*EXERCISE INSTRUCTIONS:* Please copy down the lines of the records from the line with "Commonly Used Echoc" up to and including the line with "93303 / 93304—Congenital TTE", keeping them identical.

[Collected data]
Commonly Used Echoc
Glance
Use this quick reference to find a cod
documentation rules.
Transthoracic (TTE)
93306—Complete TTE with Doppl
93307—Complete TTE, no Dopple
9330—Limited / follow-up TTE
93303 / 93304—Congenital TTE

--

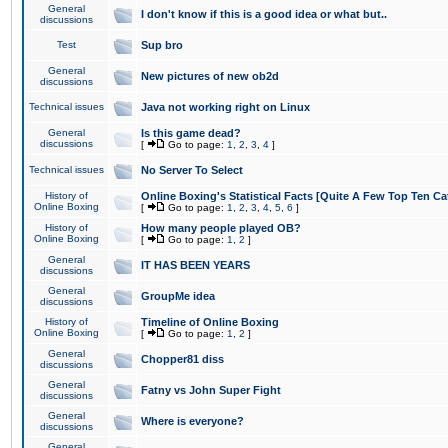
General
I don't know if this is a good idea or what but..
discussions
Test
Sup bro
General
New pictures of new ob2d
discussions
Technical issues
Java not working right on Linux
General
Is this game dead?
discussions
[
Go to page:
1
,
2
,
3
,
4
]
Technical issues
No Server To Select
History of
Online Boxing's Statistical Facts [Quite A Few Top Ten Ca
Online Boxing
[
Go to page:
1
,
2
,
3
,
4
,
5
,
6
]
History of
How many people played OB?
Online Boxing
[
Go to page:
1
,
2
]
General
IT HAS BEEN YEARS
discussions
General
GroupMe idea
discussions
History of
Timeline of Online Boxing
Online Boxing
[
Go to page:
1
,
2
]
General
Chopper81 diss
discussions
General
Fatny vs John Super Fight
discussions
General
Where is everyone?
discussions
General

*THE ANSWER:*
Commonly Used Echoc
Glance
Use this quick reference to find a cod
documentation rules.
Transthoracic (TTE)
93306—Complete TTE with Doppl
93307—Complete TTE, no Dopple
9330—Limited / follow-up TTE
93303 / 93304—Congenital TTE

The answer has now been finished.